== Extrait choisi ==
L’outil produit sous forme d’une affiche a été bien accueilli par les services où la collaboration est en train de se mettre en place mais que le budget ou les tâches ne sont pas assez bien réparties. Cette affiche a été décrite comme résumant bien les enjeux de la collaboration et 2 des ingénieurs interrogés l’avaient déjà imprimée lors des entretiens et comptaient l’afficher et la transmettre à leurs collègues de l’informatique. Le schéma simplifié d’une cyberattaque avec des exemples d’erreurs et de solutions semble être la partie de l’affiche qui a le plus répondu aux attentes des ingénieurs biomédicaux. En effet, ils estimaient que ce schéma était très complet et résumait parfaitement les besoins et les problèmes.

== Données ==

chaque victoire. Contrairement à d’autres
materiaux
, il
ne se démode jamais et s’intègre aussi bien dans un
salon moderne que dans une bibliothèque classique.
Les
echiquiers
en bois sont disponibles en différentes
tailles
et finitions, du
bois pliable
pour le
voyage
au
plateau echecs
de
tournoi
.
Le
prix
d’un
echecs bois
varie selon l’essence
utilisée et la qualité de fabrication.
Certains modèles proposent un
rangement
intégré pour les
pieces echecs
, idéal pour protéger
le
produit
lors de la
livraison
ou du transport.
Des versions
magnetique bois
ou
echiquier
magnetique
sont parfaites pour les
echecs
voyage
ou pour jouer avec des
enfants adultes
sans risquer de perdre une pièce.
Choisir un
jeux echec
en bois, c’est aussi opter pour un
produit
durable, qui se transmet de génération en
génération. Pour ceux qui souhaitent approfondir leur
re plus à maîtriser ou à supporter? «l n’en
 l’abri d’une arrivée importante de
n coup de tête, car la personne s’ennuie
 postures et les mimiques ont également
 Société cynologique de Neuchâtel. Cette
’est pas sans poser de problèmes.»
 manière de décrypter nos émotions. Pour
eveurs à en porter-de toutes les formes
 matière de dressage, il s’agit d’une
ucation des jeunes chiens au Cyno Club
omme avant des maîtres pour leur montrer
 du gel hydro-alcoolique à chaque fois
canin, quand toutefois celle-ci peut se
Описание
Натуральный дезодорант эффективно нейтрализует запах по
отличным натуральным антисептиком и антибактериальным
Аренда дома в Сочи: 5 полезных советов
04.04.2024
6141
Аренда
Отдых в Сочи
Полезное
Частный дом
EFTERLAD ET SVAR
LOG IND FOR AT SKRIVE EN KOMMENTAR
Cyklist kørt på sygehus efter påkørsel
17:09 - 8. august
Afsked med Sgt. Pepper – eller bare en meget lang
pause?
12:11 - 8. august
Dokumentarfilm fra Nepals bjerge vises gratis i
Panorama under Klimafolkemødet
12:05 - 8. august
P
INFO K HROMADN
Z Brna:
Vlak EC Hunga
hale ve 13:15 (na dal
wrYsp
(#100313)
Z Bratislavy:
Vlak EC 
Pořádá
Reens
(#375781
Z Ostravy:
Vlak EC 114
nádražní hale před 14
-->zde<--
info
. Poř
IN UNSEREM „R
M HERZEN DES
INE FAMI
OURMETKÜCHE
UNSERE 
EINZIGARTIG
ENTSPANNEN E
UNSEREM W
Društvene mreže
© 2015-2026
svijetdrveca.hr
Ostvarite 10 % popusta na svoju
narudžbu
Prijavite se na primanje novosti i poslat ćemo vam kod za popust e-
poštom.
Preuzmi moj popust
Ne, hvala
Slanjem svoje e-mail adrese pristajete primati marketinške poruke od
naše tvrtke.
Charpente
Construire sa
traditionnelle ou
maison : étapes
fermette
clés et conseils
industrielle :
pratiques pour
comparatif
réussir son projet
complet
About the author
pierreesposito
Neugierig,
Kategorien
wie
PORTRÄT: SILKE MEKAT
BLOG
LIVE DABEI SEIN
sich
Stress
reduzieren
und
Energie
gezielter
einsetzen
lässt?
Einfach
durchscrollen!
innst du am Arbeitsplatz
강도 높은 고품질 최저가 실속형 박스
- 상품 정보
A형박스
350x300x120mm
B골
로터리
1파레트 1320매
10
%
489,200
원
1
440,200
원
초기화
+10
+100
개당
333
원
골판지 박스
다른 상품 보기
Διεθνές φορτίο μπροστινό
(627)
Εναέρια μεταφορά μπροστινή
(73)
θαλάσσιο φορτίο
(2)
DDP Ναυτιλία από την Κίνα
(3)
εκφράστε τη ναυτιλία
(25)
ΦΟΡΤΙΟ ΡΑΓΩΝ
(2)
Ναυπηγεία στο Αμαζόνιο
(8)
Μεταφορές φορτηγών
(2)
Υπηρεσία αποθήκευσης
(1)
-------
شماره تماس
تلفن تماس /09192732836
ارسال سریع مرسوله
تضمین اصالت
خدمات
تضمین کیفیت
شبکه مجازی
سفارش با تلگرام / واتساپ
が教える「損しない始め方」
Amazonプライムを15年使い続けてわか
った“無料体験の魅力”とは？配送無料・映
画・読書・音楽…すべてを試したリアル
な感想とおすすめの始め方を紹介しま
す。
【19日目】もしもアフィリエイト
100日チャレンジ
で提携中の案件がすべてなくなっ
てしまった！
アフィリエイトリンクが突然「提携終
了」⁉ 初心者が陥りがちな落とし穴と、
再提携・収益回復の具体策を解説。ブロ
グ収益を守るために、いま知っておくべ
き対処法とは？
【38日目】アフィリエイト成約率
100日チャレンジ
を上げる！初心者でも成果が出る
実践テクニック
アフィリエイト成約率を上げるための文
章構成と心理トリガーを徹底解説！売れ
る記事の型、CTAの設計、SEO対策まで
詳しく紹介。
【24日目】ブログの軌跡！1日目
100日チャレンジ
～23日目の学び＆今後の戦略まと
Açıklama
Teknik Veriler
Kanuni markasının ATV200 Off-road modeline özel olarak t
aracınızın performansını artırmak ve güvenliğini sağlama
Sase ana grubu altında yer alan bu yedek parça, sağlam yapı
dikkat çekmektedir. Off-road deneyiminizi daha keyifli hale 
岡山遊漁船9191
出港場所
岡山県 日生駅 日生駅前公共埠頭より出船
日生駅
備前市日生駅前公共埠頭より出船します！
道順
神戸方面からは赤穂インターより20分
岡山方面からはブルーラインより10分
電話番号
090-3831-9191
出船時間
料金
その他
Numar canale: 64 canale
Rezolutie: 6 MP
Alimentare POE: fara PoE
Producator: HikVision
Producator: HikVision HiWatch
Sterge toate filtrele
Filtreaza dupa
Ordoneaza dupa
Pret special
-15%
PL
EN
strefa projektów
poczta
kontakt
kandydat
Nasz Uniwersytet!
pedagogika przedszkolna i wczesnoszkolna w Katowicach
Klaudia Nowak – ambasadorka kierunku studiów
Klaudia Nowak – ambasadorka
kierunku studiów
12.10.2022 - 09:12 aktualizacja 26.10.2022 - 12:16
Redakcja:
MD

== Questions sur le texte ==
**a)** Mettez à jour l'extrait sur l'affiche de collaboration, de « L’outil produit sous » jusqu'à « et les problèmes. », en remplaçant « schéma » par « diagramme ».
**b)** D'après l'extrait sur l'affiche de collaboration, qu'est-ce que deux des ingénieurs interrogés avaient déjà fait de l'affiche, et que comptaient-ils en faire ?
**c)** Prolongez l'extrait sur l'affiche de collaboration au-delà de sa dernière phrase.

== Corrigé de l'exercice ==
**a)**
L’outil produit sous forme d’une affiche a été bien accueilli par les services où la collaboration est en train de se mettre en place mais que le budget ou les tâches ne sont pas assez bien réparties. Cette affiche a été décrite comme résumant bien les enjeux de la collaboration et 2 des ingénieurs interrogés l’avaient déjà imprimée lors des entretiens et comptaient l’afficher et la transmettre à leurs collègues de l’informatique. Le diagramme simplifié d’une cyberattaque avec des exemples d’erreurs et de solutions semble être la partie de l’affiche qui a le plus répondu aux attentes des ingénieurs biomédicaux. En effet, ils estimaient que ce diagramme était très complet et résumait parfaitement les besoins et les problèmes.

**b)** Ils l'avaient déjà imprimée. Ils comptaient l'afficher et la transmettre à leurs collègues de l'informatique.

**c)**
III.4. Assurer la sécurité autour des équipements biomédicaux
Selon les retours du terrain, le service informatique semble davantage impliqué dans des initiatives de sensibilisation par rapport au service biomédical, même si ce dernier est responsable de l'utilisation appropriée des DM et de la sécurité autour des équipements biomédicaux [31]. Les deux services préconisent cependant d'éviter l'utilisation des clés USB sur les DM, mais les entretiens indiquent qu'il existe peu de solutions de remplacement viables. Ce problème constitue une préoccupation majeure, et une sensibilisation accrue pourrait en effet contribuer à trouver des solutions alternatives. Les questionnaires adressés aux professionnels biomédicaux et de santé révèlent que la problématique des périphériques USB fait l'objet de moins de sensibilisation que les dangers liés aux courriels. Par exemple, il est fréquent que des médecins utilisent des disques durs personnels dans les blocs opératoires pour présenter des images lors de congrès ou les étudier en dehors de l'établissement. Un autre exemple concerne l'utilisation d'une clé USB par un ingénieur d'application sur un échographe neuf pour configurer différentes options. Il est évident que les services informatiques et biomédicaux ont des limites quant à leur capacité à contrôler toutes les pratiques et à bloquer toutes les menaces.
La vidéo a été qualifiée de pédagogique et permet présente un réel potentiel de sensibilisation car les soignants n’ont pas forcément conscience que sur un DM il y a les mêmes risques que chez eux sauf qu’il y a un impact fort sur le patient.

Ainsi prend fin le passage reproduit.